ACTIVITY - Can you reproduce the data verbatim from its first line through the line containing "the html doc", both ends included?

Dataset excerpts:
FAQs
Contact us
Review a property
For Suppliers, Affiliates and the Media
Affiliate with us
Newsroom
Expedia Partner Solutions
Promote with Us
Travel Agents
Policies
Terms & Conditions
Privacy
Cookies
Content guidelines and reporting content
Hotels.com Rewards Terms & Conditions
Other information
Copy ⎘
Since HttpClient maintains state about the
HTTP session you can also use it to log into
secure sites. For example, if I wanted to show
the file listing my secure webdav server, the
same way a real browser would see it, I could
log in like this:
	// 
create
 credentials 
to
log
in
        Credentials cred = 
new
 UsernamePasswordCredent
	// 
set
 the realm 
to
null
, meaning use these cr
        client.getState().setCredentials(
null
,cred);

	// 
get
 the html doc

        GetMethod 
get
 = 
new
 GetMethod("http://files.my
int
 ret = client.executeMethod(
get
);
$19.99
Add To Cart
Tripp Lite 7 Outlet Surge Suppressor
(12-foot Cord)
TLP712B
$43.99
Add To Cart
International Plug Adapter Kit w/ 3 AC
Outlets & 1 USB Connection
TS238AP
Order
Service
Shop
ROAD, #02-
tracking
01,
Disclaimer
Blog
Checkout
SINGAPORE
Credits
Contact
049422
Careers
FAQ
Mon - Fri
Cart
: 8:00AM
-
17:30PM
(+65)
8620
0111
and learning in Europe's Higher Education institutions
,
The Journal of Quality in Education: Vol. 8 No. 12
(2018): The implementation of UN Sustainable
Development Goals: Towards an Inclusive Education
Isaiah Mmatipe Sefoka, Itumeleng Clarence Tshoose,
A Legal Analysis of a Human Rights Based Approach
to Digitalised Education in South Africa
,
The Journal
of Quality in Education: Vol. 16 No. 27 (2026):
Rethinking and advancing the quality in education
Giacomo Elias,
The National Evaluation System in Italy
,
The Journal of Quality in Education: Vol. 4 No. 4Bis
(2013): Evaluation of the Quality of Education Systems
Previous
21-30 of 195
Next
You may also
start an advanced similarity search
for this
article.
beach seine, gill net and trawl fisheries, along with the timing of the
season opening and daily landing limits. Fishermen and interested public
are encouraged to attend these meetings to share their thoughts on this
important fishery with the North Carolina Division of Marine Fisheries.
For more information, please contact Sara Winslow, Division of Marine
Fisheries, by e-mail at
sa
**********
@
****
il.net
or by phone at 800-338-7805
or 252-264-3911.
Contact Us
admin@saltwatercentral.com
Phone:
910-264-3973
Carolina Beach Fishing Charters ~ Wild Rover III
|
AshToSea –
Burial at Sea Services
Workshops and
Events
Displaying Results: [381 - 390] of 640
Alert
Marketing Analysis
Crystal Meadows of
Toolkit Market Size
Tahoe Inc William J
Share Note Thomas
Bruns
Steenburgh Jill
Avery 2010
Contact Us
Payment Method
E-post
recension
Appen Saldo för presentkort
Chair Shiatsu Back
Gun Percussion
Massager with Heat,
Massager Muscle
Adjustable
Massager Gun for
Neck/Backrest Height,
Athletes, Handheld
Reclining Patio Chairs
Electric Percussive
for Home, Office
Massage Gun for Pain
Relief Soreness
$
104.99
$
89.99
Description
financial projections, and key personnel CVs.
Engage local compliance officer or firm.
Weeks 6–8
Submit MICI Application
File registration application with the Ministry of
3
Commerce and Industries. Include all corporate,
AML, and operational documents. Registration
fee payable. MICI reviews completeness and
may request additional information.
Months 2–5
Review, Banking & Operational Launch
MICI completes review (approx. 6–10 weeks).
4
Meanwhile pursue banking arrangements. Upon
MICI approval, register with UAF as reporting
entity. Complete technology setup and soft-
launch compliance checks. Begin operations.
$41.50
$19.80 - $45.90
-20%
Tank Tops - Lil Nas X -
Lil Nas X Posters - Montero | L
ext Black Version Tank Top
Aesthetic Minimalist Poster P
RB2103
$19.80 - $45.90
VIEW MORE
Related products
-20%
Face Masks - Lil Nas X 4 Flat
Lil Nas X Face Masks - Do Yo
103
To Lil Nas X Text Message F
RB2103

WRITTEN RESPONSE -
FAQs
Contact us
Review a property
For Suppliers, Affiliates and the Media
Affiliate with us
Newsroom
Expedia Partner Solutions
Promote with Us
Travel Agents
Policies
Terms & Conditions
Privacy
Cookies
Content guidelines and reporting content
Hotels.com Rewards Terms & Conditions
Other information
Copy ⎘
Since HttpClient maintains state about the
HTTP session you can also use it to log into
secure sites. For example, if I wanted to show
the file listing my secure webdav server, the
same way a real browser would see it, I could
log in like this:
	// 
create
 credentials 
to
log
in
        Credentials cred = 
new
 UsernamePasswordCredent
	// 
set
 the realm 
to
null
, meaning use these cr
        client.getState().setCredentials(
null
,cred);

	// 
get
 the html doc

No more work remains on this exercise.